War Djamil (analisadaily/istimewa)
REAKSI dari Dewan Pers atas terbitnya Perpol Nomor 3/2025 tentang Pengawasan Fungsional Kepolisian terhadap Orang Asing. Dewan Pers minta Perpol itu ditinjau kembali. Dewan Pers lebih menitikberatkan sorotannya pada sisi yang memungkinkan terkait kerja-kerja jurnalis.
Nah. Tatkala kita lihat "Penjelasan" atas UU Nomor 40 Tahun 1999 ini, ternyata pasal-16 hanya tertera : Cukup jelas.
Hal lain terkait modal asing pada perusahaan pers di Indonesia. Lihat pasal 11 UU Pers : "Penambahan modal asing pada perusahaan pers dilakukan melalui pasar modal".
Jika membalik ke "Penjelasan" UU Pers ini, untuk pasal-11, tercantum kalimat : Penambahan modal asing pada perusahaan pers dibatasi agar tidak mencapai saham mayoritas dan dilaksanakan sesuai dengan ketentuan peraturan perundang-undangan yang berlaku.
Terhadap Perpol No.3/2025 itu, berbagai pihak melihat dari sisi tertentu. Tujuan kehadiran Perpol ini diyakini agar pengawasan fungsional terhadap orang asing, dapat dilakukan dengan baik dan lebih efektif.
Tentu pihak lain dengan tujuan positif, berpendapat ada hal-hal yang perlu dikoordinasikan. Dibicarakan bersama. Sehingga tidak tumpang tindih. Termasuk misalnya orang asing yang dalam profesi pers dengan tujuan peliputan di Indonesia, tentu ada bentuk pengawasan khusus.
Di mancanegara. Pengawasan terhadap orang asing dalam profesi pers berlaku kebijakan khusus. Adalah biasa, jika kita mendengar visa yang diajukan tidak diterima alias ditolak, sehingga wartawan tak gagal meliput event atau suatu hal yang mereka anggap menarik.
Pemberitahuan visa "tidak dapat diterima", tanpa alasan. Beberapa negara tak menyebut alasan spesifik bagi wartawan yang mengajukan visa. Bahkan dalam jangka waktu lama dinantikan, lalu muncul kabar bahwa visa tidak diterima. Kadangkala, konsulat tak menyebut visa ditolak. Begitulah, trik diplomasi.

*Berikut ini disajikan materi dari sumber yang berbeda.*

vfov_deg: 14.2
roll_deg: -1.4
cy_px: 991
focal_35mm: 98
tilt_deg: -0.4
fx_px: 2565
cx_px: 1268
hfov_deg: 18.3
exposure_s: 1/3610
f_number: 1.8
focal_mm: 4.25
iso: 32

Negara tertentu, tak mempersoalkan tentang lahirnya anggapan pers dunia bahwa negara itu membatasi kemerdekaan pers. Hal terpenting, kebijakan pemerintahnya tak ingin berita negatif dengan liputan wartawan pemohon visa tadi.

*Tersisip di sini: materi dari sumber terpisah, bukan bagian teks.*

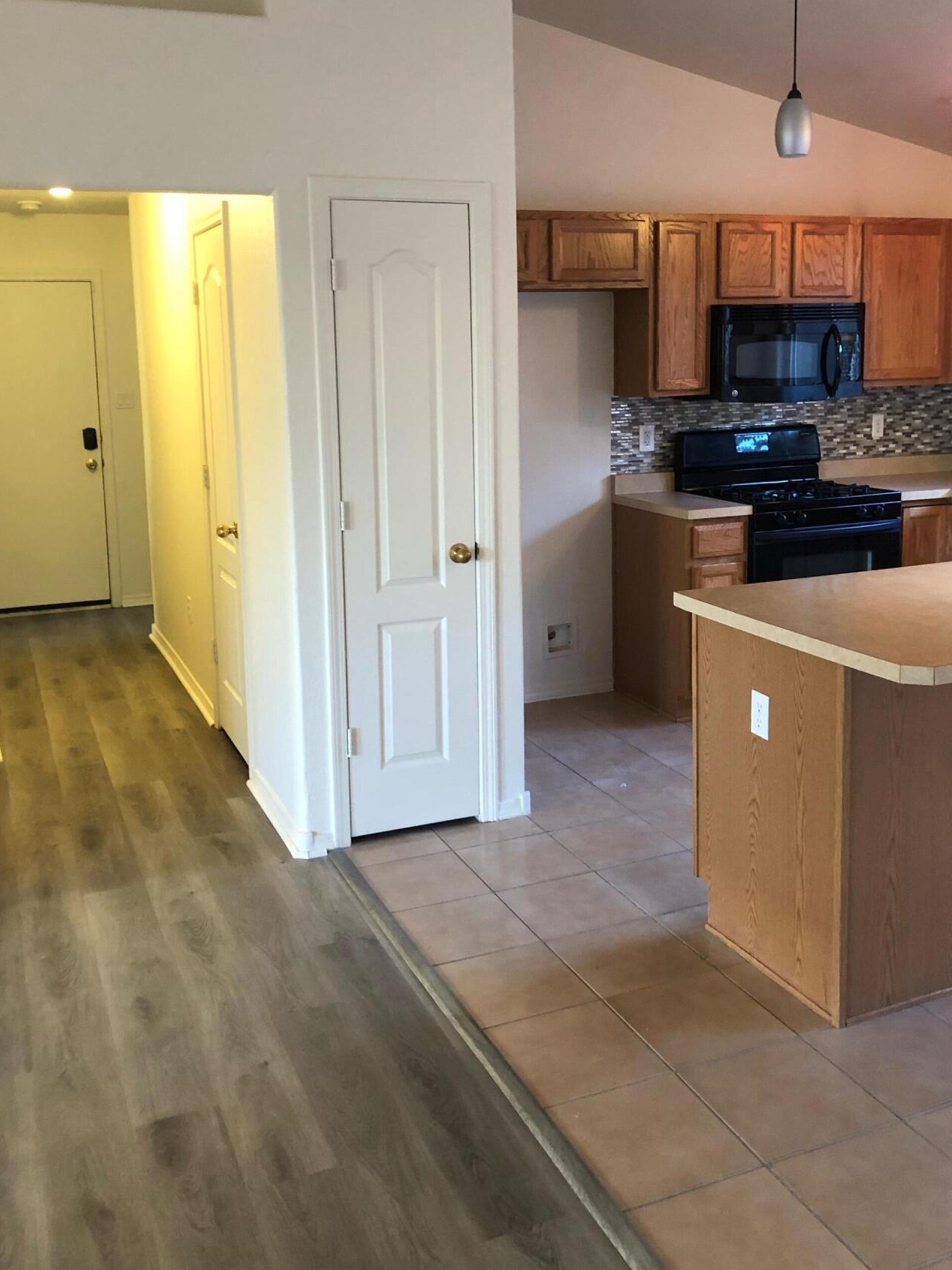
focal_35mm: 33
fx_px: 1210
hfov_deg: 42.9
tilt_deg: -8.2
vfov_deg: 55.1
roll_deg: +0.8
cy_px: 534
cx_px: 457
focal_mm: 3.99
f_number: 1.8
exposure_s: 1/15
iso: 64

Apalagi, jika di negara tersebut sedang bergolak isu politik, penggantian kepala negara, kerusuhan akibat situasi ekonomi anjlok dan hal lain tergolong sensitif.

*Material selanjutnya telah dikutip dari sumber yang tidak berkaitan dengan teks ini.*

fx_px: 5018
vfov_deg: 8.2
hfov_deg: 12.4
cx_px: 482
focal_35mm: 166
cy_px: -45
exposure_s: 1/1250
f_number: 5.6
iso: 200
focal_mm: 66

Hal sama tatkala pengajuan visa, ternyata diketahui pemohon dalam profesi pers, meski tujuan menghadiri seminar atau ingin wisata spesial. Tak jarang, visa tidak dikabulkan.
Kesimpulan. Adalah biasa kebijakan negara-negara, dalam hal pengawasan terhadap orang asing, sangat variatif. Tergantung sikap pemerintah negara itu.
Juga sering muncul omelan publik. Visa diajukan dengan biaya tergolong besar, di atas satu juta rupiah.Namun, saat diberitahu visa ditolak, biaya itu tidak dikembalikan. Publik hanya menduga mungkin itulah biaya proses visa, mulai dari konsulat (konsulat jenderal) lalu di kedutaan dan ke ibu kota negaranya. Proses panjang dan biaya besar (?). Entahlah.
Bagi kalangan wartawan, hendaknya sejak awal memaklumi. Kalau pengajuan visa, siap mental jika dikabarkan visa tidak diterima (= ditolak).
Lain hal, tatkala menjadi undangan. Apalagi, jika lewat konsulat/kedutaan. Proses lancar. Karena, yang diundang memang sudah mereka seleksi atau sudah diketahui "siapa wartawan" ini. Kira-kira begitulah.